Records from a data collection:
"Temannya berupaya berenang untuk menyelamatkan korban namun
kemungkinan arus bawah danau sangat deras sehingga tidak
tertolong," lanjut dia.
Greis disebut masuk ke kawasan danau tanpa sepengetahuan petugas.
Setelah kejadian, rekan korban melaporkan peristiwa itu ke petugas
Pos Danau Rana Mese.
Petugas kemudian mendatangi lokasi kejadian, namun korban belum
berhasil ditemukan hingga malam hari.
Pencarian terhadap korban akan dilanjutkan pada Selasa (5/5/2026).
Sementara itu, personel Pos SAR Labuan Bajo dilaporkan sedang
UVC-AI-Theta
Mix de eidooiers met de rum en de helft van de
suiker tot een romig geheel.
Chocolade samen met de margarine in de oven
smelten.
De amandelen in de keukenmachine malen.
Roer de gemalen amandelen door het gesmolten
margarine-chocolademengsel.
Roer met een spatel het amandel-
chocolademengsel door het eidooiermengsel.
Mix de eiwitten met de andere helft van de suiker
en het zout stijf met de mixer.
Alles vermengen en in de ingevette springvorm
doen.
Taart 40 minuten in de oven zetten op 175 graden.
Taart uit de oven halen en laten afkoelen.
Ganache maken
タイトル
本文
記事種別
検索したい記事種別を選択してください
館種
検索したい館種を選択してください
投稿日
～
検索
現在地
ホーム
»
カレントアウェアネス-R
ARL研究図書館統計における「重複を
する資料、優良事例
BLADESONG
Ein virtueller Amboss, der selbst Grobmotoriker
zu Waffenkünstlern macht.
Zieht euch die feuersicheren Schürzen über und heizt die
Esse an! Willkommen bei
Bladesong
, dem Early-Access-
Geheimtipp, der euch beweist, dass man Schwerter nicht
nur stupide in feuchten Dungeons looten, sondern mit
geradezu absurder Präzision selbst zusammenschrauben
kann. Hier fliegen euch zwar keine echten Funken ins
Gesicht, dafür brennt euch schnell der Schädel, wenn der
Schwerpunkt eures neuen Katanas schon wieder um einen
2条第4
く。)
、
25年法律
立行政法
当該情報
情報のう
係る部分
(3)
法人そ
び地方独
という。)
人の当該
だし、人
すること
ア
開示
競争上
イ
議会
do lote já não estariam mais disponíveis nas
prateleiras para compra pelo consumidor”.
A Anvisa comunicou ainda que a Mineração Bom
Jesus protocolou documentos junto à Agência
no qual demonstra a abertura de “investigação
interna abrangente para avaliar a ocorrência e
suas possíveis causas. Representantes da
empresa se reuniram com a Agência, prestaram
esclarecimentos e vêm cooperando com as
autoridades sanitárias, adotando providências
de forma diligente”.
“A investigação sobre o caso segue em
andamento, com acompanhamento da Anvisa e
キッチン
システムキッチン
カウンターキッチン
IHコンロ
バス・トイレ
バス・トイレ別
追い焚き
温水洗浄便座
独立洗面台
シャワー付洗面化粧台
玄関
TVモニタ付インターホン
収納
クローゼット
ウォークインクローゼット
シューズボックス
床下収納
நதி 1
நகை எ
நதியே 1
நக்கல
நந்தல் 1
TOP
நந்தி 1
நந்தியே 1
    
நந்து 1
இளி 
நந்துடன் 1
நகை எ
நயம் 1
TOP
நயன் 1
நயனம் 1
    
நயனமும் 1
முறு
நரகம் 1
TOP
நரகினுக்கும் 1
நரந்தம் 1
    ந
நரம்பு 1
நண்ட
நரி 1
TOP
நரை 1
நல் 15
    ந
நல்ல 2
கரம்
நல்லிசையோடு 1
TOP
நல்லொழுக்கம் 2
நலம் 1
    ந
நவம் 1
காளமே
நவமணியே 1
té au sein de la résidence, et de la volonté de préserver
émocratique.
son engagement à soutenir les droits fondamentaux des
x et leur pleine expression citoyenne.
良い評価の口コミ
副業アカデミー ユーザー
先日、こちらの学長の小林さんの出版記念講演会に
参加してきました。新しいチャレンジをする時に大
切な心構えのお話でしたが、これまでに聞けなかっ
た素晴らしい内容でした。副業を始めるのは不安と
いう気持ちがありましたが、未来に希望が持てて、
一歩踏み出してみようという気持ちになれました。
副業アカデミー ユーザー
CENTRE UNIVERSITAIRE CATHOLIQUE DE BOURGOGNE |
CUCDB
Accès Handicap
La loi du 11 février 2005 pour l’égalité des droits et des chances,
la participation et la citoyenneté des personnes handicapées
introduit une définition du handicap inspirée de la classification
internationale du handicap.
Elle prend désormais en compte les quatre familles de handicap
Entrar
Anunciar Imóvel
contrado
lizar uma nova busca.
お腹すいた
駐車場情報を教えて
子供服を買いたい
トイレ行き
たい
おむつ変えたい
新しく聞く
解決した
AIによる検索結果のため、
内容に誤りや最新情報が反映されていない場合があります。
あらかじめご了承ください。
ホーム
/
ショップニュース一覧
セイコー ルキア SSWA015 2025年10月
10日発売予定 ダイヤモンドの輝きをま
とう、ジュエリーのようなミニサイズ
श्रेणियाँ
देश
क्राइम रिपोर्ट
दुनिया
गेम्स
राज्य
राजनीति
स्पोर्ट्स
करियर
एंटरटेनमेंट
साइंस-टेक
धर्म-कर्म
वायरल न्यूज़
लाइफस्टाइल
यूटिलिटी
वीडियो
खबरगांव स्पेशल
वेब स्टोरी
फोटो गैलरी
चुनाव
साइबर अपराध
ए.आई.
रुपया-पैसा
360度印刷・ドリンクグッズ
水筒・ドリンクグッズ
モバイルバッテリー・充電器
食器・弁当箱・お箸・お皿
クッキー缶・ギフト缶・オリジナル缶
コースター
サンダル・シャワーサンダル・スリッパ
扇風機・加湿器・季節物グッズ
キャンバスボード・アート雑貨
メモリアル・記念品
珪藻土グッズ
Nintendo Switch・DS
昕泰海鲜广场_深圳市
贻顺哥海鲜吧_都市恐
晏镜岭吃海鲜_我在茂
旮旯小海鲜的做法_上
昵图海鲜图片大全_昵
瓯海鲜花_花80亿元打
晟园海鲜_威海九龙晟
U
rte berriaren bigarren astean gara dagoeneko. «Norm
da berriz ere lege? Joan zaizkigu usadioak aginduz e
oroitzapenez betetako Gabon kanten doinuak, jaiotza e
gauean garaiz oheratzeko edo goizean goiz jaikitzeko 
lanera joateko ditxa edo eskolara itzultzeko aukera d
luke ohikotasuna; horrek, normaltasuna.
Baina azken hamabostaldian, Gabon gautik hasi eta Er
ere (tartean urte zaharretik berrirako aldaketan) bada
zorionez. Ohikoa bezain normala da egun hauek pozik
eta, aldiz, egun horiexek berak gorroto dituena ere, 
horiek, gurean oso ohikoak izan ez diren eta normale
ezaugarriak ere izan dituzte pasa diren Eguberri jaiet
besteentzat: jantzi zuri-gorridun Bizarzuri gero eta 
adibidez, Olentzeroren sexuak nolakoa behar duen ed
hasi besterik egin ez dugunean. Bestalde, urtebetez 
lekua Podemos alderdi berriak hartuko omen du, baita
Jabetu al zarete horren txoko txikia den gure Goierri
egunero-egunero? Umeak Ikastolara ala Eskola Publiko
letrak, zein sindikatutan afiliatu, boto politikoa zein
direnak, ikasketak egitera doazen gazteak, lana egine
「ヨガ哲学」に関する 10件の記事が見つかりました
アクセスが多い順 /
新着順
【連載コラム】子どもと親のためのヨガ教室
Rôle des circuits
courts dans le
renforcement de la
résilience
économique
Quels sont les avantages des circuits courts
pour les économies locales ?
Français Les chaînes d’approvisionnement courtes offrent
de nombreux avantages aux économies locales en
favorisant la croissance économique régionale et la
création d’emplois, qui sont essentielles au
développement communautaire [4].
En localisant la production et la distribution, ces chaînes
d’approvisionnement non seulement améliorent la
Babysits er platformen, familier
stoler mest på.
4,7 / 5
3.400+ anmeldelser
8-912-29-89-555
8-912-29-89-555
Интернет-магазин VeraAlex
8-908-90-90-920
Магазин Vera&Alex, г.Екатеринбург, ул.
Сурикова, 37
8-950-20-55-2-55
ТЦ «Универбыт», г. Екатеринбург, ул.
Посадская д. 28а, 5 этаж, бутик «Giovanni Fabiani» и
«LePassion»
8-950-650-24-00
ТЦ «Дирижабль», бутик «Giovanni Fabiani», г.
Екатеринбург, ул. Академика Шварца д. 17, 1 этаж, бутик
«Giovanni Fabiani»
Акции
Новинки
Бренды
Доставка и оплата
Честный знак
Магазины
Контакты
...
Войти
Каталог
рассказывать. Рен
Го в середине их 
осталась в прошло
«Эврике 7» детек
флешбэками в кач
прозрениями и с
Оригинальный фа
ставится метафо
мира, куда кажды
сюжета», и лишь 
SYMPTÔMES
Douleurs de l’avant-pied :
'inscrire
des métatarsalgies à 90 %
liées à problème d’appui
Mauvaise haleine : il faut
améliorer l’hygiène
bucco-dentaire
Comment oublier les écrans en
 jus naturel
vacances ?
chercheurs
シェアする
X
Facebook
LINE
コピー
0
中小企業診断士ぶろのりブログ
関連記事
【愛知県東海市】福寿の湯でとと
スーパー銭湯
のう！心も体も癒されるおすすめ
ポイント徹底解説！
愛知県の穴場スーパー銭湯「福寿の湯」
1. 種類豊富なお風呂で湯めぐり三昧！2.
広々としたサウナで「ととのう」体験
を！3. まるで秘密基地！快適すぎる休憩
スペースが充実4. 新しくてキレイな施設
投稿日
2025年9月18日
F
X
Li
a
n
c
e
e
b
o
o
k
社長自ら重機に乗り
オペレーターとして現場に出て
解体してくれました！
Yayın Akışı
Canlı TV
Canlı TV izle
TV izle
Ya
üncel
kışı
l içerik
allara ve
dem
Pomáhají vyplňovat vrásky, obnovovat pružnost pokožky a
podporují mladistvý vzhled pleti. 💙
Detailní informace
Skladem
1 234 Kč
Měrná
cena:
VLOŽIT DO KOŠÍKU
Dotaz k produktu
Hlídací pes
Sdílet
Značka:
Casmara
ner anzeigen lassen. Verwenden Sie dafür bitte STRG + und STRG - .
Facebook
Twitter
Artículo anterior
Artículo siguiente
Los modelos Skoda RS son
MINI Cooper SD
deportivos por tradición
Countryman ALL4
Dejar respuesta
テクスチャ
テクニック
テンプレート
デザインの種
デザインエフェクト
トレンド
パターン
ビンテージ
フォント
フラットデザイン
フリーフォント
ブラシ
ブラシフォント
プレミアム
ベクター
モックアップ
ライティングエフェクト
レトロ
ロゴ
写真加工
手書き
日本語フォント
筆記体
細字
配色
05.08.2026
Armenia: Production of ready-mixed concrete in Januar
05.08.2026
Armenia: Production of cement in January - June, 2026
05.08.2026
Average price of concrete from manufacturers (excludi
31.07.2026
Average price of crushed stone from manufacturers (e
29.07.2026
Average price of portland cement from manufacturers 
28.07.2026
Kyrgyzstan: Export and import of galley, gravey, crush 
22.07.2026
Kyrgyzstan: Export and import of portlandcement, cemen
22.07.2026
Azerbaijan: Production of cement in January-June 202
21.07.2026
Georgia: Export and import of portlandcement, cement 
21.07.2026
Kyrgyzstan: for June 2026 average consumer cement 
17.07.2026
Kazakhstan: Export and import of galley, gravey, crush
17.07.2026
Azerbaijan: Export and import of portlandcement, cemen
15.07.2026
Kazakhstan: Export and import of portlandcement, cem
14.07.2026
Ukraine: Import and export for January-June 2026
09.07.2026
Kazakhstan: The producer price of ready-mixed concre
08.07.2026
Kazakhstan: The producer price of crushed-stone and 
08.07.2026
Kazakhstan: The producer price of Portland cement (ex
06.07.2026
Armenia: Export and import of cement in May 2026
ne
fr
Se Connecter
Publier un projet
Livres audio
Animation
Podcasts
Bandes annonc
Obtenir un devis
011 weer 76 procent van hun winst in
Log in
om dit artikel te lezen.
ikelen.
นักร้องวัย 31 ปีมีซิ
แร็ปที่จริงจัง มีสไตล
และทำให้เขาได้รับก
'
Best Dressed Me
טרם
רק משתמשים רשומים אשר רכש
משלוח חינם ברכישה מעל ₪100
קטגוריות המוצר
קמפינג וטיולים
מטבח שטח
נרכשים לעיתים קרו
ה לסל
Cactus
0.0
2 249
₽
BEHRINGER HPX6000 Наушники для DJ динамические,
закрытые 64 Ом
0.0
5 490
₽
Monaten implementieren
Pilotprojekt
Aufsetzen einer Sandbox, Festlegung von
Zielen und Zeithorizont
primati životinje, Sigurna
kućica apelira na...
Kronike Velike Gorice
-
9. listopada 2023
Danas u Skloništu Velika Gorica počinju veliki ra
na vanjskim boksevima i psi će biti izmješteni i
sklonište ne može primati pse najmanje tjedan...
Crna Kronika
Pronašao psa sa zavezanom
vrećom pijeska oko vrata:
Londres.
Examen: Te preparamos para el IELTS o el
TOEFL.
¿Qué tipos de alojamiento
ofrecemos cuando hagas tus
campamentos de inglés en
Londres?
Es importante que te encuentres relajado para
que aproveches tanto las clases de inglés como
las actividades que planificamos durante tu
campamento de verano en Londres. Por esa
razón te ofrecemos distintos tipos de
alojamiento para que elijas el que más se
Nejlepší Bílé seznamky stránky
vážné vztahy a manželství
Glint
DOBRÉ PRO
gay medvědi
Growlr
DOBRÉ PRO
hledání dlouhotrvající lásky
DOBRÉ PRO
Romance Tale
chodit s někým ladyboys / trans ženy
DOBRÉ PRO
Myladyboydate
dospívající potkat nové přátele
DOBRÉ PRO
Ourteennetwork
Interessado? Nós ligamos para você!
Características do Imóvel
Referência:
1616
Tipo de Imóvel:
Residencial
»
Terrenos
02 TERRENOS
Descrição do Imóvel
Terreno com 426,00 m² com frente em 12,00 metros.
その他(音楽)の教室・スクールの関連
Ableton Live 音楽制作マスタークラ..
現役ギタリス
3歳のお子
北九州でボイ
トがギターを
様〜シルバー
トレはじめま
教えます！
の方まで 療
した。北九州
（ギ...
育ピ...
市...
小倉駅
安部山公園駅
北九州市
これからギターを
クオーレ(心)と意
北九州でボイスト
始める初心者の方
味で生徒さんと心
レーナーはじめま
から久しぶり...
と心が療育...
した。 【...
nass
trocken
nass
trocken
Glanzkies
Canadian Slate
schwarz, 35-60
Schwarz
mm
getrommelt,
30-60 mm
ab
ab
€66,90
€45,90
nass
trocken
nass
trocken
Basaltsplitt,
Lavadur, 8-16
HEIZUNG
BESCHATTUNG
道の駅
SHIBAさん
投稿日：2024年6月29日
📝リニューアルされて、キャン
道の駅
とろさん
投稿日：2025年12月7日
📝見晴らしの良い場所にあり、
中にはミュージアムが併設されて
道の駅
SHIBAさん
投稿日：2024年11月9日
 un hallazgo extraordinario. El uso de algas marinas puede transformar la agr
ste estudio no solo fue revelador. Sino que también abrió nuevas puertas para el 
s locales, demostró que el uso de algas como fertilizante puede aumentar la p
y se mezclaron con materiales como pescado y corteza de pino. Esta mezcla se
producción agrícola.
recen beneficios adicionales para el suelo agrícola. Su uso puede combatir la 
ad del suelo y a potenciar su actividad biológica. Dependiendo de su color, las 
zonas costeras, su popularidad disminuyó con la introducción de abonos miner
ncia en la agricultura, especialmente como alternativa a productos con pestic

● Task statement
Using the data above, report the number of lines that contain the string "galley", and only that number.

● Written response
2